Aus dieser erweiterten Rechtsschutzfunktion ergibt sich allerdings die Folgefrage, ob nunmehr für nationale Kontrollstellen im Falle von begründeten Zweifeln an der durch die Kommission attestierten Angemessenheit des Datenschutzniveaus in einem Drittland – in Anlehnung an die Foto Frost–Rechtsprechung – eine Klagepflicht vor nationalen Gerichten besteht? Das Urteil ist in dieser Hinsicht zwar erratisch, man wird wohl aber in Anbetracht der Funktion nationaler Kontrollstellen sowie aus Gründen der Rechtssicherheit und der Wahrung der einheitlichen Anwendung des Unionsrechts annehmen müssen, dass nationale Kontrollstellen, wenn sie, wegen begründeter Zweifel an der Angemessenheit des Datenschutzniveaus in einem „sicheren“ Drittland, Maßnahmen gegen eine konkrete Datenübermittlung ergreifen, auch eine Verpflichtung trifft, die Gültigkeit der Kommissionsentscheidung (inzident) zu bestreiten. Die Befugnis, entsprechende Maßnahmen zu erlassen, ist dabei allerdings nicht an die Erhebung einer solchen Klage gebunden – diese besteht vielmehr, wie der EuGH betont, als unabhängiges Recht der nationalen Kontrollstellen (vgl. hierzu auch die Schlussanträge von GA Bot, Rn. 81 und 118) – und unterliegt damit auch nicht den strengen Vorrausetzungen des einstweiligen (gerichtlichen) Rechtsschutzes gegen Unionsrechtsakte (vgl. Zuckerfabrik Süderdithmarschen).
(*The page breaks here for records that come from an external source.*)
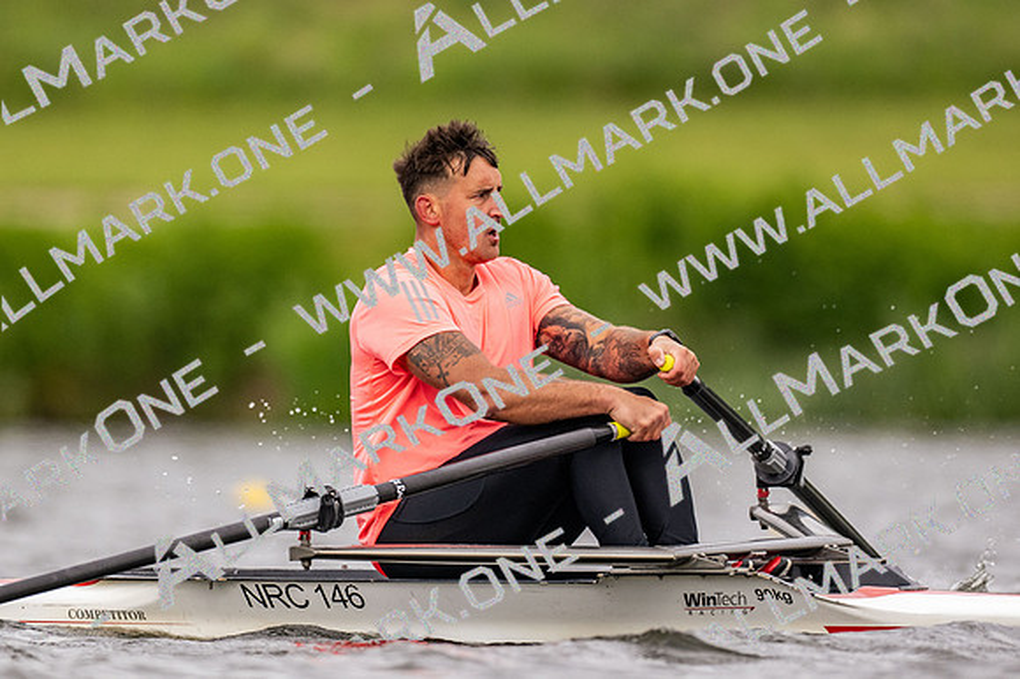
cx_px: 510
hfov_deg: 2.3
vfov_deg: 1.5
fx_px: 25484
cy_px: 340
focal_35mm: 900
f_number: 4
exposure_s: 1/2500
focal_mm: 600
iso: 800
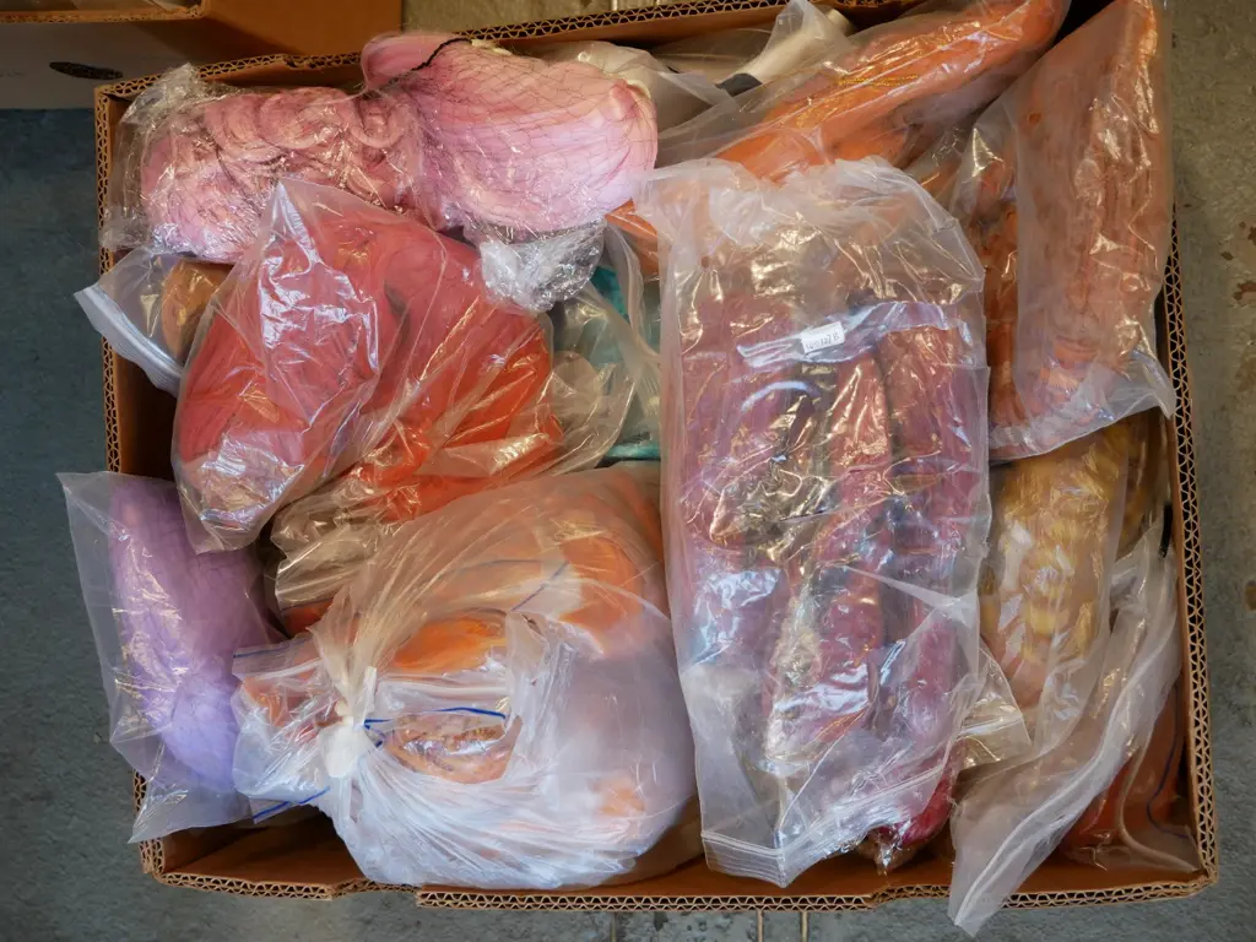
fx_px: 1814
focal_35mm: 50
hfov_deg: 38.2
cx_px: 628
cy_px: 471
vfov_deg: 29.1
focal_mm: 25
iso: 640
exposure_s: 1/60
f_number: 4.5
Das vorliegende Urteil fügt sich damit als weiterer Baustein in die Bewehrung der Unabhängigkeit der Datenschutzkontrollstellen – „zur Abwechslung“ diesmal allerdings in der vertikalen Dimension –und verdeutlicht exemplarisch, dass die grundrechtliche Funktion der (nationalen) Datenschutzkontrollstellen mit einem über-subjektiven Schutzanspruch einhergeht. Das Urteil darf und muss insoweit wohl auch als Vorgabe für die zukünftige Ausgestaltung des Verhältnisses von Kommission und nationalen Datenschutzkontrollstellen sowie deren notwendige Befugnisse in einem vernetzten europäischen Verwaltungsverbund gelesen werden (vgl. hierzu insgesamt auch die Vorschläge für eine Datenschutzreform).